An alpha-olefin among the olefins is an alkene compound with a double bond at the alpha position and may be used to produce synthetic lubricants, plastics, detergents, and cosmetics. In particular, plastics manufactured by adding alpha-olefins are a fine chemical raw material with a high-added value due to their higher strength than typical plastics so the plastics containing alpha-olefin are highly useful in various industries. Therefore, research and development on methods to commercially prepare an alpha-olefin is actively underway.

As a conventional art in the alpha olefin-related technical field, Non-Patent Document 1 relates to a method of preparing propylene from acetic acid derived from the thermal decomposition of biomass. The document discloses a technology to convert the acetic acid to the propylene through a keto-hydrodeoxygenation (KHDO) reaction in the presence of a CeO₂—Cu/zeolite hybrid catalyst. However, the method of preparing propylene in Non-Patent Document 1 discloses that 2 molecules of acetic acid with 2 carbon atoms produce 1 propylene with 3 carbon atoms through a KHDO reaction, and the acetic acid consumes 2 molecules as an initial reactant to produce 1 propylene and 1 CO₂, and the method has a problem of low production efficiency. In addition, when an olefin with 4 or more carbon atoms is produced by using a catalyst and through the KHDO reaction, an olefin with a double bond located in a position other than the alpha position is produced due to the locational stability of the double bond on the olefin.

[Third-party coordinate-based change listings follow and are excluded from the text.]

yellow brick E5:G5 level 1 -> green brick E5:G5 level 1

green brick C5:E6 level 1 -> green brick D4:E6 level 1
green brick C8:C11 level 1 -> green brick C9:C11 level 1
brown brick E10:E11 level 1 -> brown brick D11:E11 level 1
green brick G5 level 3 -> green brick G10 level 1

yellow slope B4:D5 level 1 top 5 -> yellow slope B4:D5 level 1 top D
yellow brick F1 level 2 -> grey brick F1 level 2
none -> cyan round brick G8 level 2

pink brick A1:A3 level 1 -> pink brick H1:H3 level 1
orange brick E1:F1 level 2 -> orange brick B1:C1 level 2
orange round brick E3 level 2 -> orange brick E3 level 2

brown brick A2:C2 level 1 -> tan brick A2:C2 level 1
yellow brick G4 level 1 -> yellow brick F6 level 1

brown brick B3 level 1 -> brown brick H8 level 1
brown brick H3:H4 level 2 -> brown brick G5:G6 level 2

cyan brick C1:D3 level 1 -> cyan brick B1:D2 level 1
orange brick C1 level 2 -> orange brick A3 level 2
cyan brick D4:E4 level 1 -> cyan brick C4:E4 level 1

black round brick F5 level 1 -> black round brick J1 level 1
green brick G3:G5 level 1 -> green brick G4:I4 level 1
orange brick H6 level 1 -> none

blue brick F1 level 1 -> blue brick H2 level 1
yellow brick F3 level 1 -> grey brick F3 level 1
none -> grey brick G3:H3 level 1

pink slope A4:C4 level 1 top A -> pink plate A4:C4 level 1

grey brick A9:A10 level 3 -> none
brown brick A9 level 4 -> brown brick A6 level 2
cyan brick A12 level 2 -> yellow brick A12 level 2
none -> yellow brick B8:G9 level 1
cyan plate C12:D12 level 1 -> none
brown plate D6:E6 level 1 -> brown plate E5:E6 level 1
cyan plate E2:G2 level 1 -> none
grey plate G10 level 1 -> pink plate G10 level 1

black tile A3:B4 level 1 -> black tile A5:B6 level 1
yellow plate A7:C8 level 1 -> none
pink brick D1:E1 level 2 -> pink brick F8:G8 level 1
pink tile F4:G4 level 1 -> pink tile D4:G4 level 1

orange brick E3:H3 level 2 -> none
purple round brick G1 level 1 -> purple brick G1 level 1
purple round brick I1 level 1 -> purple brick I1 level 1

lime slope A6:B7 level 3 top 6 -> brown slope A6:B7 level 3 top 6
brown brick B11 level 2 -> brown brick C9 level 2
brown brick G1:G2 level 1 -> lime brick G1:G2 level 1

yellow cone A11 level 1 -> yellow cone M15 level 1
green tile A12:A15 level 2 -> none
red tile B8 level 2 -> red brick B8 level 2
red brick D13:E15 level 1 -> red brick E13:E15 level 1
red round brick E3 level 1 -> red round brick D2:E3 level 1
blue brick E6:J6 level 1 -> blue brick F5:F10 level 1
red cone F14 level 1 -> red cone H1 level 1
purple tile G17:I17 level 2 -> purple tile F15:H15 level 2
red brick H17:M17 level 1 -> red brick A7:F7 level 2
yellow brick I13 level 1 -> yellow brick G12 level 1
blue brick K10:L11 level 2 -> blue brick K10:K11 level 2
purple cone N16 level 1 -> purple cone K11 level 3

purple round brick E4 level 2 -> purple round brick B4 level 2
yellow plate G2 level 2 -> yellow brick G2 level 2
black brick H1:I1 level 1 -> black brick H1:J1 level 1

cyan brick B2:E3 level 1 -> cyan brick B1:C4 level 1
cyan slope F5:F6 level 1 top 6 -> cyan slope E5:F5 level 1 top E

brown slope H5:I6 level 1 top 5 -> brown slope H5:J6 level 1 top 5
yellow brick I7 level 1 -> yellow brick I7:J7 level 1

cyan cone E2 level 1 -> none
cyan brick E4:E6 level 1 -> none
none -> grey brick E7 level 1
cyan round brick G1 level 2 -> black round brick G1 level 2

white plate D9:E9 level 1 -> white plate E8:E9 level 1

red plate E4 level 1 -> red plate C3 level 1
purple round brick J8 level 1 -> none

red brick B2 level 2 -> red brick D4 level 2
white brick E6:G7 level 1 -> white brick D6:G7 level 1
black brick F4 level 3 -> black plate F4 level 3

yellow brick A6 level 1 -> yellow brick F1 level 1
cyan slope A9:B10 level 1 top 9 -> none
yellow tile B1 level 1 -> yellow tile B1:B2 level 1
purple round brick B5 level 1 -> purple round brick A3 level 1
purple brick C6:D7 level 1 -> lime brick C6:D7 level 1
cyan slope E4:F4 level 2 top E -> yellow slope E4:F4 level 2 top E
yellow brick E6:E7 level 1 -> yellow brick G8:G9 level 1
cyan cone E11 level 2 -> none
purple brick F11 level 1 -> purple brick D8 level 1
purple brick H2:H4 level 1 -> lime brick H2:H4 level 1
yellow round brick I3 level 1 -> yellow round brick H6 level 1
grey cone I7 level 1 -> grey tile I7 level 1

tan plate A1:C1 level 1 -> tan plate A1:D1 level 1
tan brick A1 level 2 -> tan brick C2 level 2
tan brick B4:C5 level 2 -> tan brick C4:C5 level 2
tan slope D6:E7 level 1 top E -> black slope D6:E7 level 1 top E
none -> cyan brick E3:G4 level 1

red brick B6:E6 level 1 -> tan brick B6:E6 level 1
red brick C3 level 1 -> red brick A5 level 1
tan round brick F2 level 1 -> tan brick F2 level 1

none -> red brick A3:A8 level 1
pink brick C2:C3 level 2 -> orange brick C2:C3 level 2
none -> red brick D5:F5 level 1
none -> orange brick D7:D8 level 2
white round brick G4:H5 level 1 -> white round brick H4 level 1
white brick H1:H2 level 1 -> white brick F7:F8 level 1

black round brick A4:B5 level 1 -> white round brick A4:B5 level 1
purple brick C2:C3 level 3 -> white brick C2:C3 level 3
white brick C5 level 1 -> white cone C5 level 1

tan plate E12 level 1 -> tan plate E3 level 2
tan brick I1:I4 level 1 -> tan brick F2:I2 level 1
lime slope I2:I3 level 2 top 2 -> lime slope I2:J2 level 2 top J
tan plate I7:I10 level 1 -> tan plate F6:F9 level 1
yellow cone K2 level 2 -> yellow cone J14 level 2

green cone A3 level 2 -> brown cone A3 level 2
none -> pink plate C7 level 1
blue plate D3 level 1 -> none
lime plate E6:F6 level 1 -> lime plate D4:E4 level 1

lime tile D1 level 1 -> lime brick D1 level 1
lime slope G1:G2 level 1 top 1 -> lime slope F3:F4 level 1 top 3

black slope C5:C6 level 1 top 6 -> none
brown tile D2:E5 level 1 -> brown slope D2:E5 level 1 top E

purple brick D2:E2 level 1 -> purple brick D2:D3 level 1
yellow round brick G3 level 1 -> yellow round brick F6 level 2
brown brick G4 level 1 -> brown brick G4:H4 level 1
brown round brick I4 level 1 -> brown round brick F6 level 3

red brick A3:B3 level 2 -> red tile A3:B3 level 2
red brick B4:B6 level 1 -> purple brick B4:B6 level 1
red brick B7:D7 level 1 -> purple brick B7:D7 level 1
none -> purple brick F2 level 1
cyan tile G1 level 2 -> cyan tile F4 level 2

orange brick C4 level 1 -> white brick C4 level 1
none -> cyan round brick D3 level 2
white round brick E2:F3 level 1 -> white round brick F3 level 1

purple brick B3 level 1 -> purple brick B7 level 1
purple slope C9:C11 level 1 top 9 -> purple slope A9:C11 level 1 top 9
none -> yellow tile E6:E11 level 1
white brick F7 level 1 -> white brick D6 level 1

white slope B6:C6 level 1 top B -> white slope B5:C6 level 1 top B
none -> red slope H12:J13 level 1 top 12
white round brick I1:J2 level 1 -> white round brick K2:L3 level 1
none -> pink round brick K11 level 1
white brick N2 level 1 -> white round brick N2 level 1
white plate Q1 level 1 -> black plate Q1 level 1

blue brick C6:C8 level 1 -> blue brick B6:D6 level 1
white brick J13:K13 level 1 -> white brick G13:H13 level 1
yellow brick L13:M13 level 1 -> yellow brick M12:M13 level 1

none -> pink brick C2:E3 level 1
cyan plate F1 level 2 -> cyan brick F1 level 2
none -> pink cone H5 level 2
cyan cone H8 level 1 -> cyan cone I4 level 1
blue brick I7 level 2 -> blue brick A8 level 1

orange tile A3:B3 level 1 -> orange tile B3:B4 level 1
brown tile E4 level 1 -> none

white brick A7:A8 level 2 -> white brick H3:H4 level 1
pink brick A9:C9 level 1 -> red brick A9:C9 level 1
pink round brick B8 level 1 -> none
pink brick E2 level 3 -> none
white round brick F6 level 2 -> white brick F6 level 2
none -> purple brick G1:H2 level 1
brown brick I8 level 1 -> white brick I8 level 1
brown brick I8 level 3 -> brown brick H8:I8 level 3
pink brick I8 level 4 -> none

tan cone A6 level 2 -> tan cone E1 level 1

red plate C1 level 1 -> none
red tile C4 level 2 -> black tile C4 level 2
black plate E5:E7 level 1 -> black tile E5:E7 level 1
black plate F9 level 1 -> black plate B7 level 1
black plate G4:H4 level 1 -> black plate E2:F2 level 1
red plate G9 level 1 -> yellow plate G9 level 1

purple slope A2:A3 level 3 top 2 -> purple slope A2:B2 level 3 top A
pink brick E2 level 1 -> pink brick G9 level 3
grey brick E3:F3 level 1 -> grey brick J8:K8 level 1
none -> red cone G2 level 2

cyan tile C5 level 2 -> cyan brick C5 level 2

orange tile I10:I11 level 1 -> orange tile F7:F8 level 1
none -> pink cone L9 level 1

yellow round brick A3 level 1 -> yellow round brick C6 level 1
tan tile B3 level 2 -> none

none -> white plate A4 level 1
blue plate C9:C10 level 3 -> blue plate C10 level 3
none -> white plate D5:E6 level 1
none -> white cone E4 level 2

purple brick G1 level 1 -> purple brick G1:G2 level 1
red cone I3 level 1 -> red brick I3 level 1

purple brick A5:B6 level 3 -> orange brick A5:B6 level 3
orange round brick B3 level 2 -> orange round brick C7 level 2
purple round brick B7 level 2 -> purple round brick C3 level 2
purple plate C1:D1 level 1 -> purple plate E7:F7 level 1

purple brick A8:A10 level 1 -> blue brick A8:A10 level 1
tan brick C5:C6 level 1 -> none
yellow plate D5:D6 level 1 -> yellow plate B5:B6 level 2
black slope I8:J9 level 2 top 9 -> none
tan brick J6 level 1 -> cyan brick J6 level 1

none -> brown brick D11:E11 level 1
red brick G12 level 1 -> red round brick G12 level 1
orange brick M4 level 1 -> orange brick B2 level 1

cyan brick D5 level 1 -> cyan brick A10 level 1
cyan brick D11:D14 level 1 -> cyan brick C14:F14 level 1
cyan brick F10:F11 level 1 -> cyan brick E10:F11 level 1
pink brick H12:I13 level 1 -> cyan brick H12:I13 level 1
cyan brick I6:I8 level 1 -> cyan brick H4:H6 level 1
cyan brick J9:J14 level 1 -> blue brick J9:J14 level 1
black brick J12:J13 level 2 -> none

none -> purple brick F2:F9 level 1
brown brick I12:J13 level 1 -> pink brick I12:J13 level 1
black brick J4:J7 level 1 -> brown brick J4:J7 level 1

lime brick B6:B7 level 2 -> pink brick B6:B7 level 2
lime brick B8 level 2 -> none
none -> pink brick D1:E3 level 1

In addition, Non-Patent Document 2 relates to a single-step conversion from aliphatic carboxylic acid to linear olefin, and the document discloses how hexene is produced from C₆ hexanoic acid in a single reaction system by using a bifunctional catalyst that simultaneously facilitates hydrogenation (HDO) and dehydration reactions. However, the hexene produced from the hexene preparation method of Non-Patent Document 2 is 2-hexene and 3-hexene which are isomerized compounds of 1-hexene and account for 95% of the total olefin molecules produced. In this regard, the selectivity for an alpha-olefin is low.

DISCLOSURE

Technical Problem

One objective of the present disclosure is to prepare an alpha-olefin with high selectivity by using a dual-bed catalyst system that facilitates hydrodeoxygenation (HDO) and dehydration reactions in series and to provide optimal reaction conditions for the preparation of the alpha-olefin.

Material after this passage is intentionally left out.